Júpiter recordó las explicaciones de Coralina en casa de la Shuvani; lo que le había contado sobre la obsesión del grabador por la arquitectura etrusca. Las propias
Carceri
estaban inspiradas en este tipo de construcción, como una visión panorámica de una imaginaria edificación etrusca.

Janus continuó con su narración:

—Los Adeptos investigaron aquí, en Roma, pero también en otras regiones de Italia y el sur de Europa. Entre ellos se encontraban, como ya se imaginarán, muchos teólogos, y uno de ellos contaba con acceso a los archivos del Vaticano. Allí descubrió una antigua vasija de la época minoica. Hacía tiempo que se había olvidado cómo había llegado hasta allí; quizá habría sido un regalo a la Iglesia de algún cristiano de origen griego, siglos atrás. La vasija estaba cubierta por ambas caras con una espiral de jeroglíficos desconocidos, y además se había grabado por uno de sus lados un texto ilegible muy posterior a la época original del objeto. Han visto el fragmento, así que saben de lo que hablo. Una pieza valiosa, sin duda, pero para los Adeptos albergaba, ante todo, un valor simbólico. Al principio era, más que nada, un juguete, un objeto en torno al cual realizar sus encuentros, de la misma forma que otras alianzas secretas se reunían en torno a un compás y una escuadra, o una réplica del Santo Grial. No debemos olvidar que se trataba de hombres jóvenes, algunos de apenas veinte años, con muchos pájaros en la cabeza.

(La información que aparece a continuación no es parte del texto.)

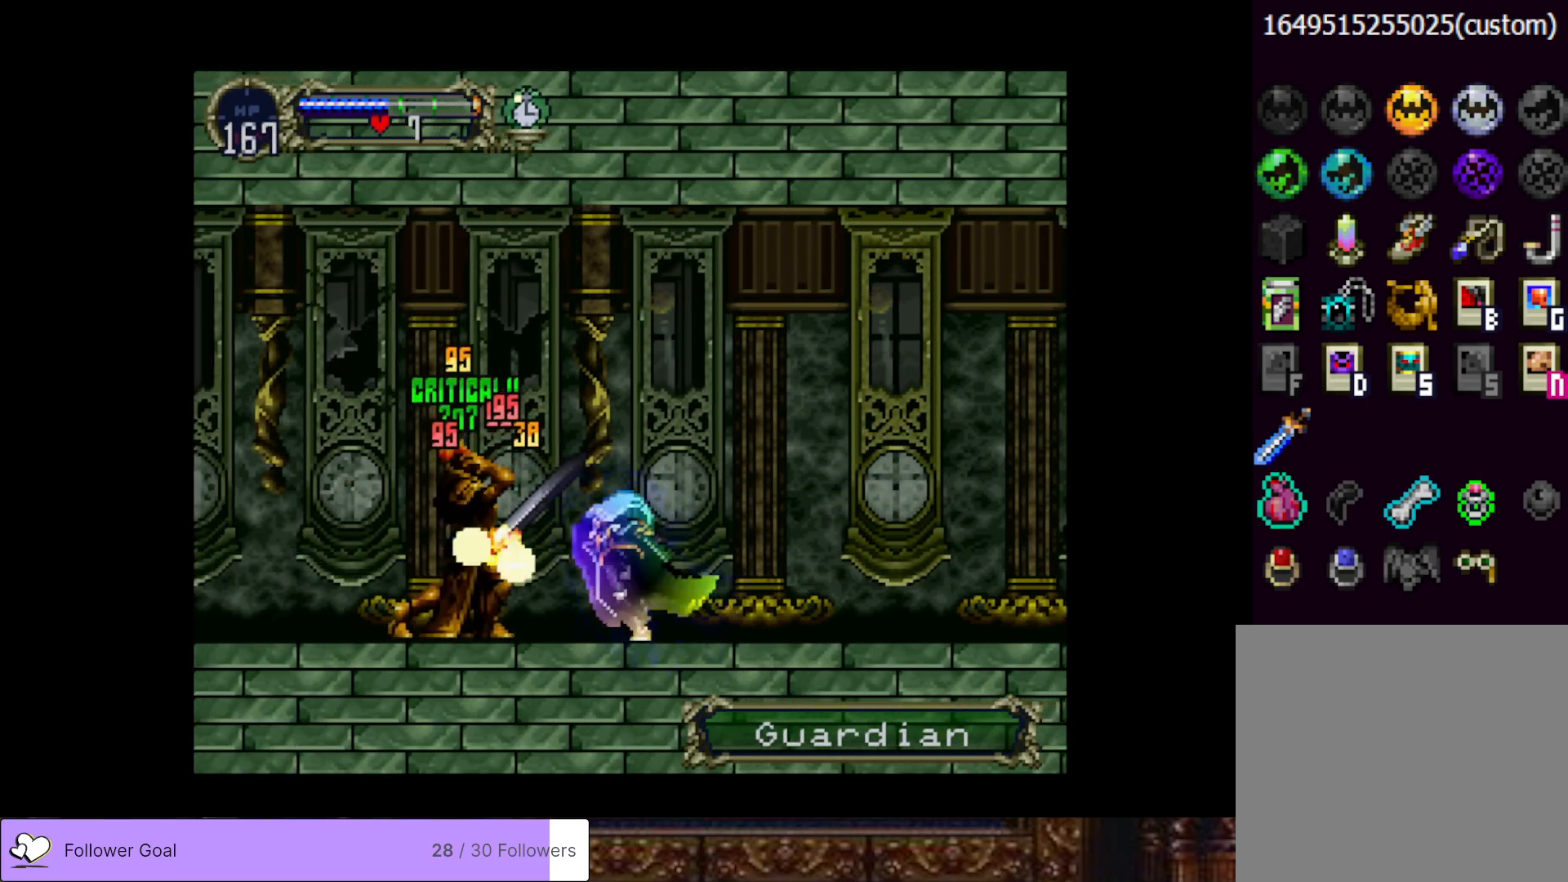
{"buttons": ["CIRCLE"], "right_stick": "center", "events": [[267, "DPAD_LEFT", "up"], [283, "DPAD_RIGHT", "down"], [300, "CIRCLE", "down"], [333, "TRIANGLE", "down"], [383, "DPAD_RIGHT", "up"], [433, "TRIANGLE", "up"], [450, "CIRCLE", "up"], [500, "CIRCLE", "down"]]}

»Transcurrieron muchos años, durante los cuales, el cuenco robado de los archivos del Vaticano sirvió a los Adeptos como símbolo, y fue en esa época en la que se dieron ese nombre. Entonces, uno de ellos, nuestro amigo Piranesi, descifró el texto de la vasija. Supuestamente fracasó en su intento de decodificar también el jeroglífico, o al menos nada indica que llegara a resolver su significado, pues era demasiado antiguo, y los signos demasiado ambiguos como para extraer un mensaje exacto. Pero al menos contaban con el escrito grabado entre los jeroglíficos. Se añadiría con posterioridad, y su significado sería mucho más fácil de descifrar para alguien que ya llevara años trabajando en artes gráficas y caligrafía. Piranesi dio con algo, pero decidió no informar de ello a los restantes Adeptos. Al parecer, consideró que el vínculo que unía a sus amigos era frágil, y no quiso arriesgarse a que el mensaje secreto acabara saliendo a la luz por culpa de una disputa entre ellos.

»Sin embargo, debido precisamente a estas desavenencias, el cuenco del reino de Minos acabó segmentado en seis fragmentos. La destrucción de este símbolo propició la aparición de una nueva alianza y la consecución de un pacto: cada Adepto conservaría un fragmento en custodia. Acordaron que, tras la muerte de cada miembro, debía devolverse su fragmento, para que, con el paso de las décadas, la vasija volviera a reunificarse. Aquel que sobreviviera a los demás debería unir su pedazo a los restantes, para recuperar el secreto. Los seis realizaron un juramento —Janus sonrió con indulgencia—. Ideas absurdas, como dije. La gente joven tiende a hacer cosas así cuando se encierra en una habitación. Hasta entonces, los Adeptos habían sido algo así como un tipo de asociación estudiantil centrada en la arquitectura y el ocultismo, pero ahora se habían comprometido a mantener un auténtico pacto secreto. Tenían un símbolo y un juramento, y al menos uno de ellos, Piranesi, albergaba un profundo secreto. Por ese motivo, eligió para sí el fragmento que, como él mismo sabía, incluía la parte más importante del mensaje codificado, y sin el cual el resto de pedazos carecía de valor.

»Nuevamente transcurrieron los años, y volvió a producirse un gran acontecimiento. Debía de ser en torno a 1748 ó 1749. En aquel tiempo, Piranesi tenía la intención de publicar su ciclo de las
Carceri
. No se encontraba todavía en la treintena, y la insensatez de la juventud aún no había desaparecido del todo, por lo que cometió el error de revelarles a los demás Adeptos su secreto. Debió de pensar que era un buen momento, sobre todo porque sus grabados eran una prueba de que él ya había resuelto el enigma.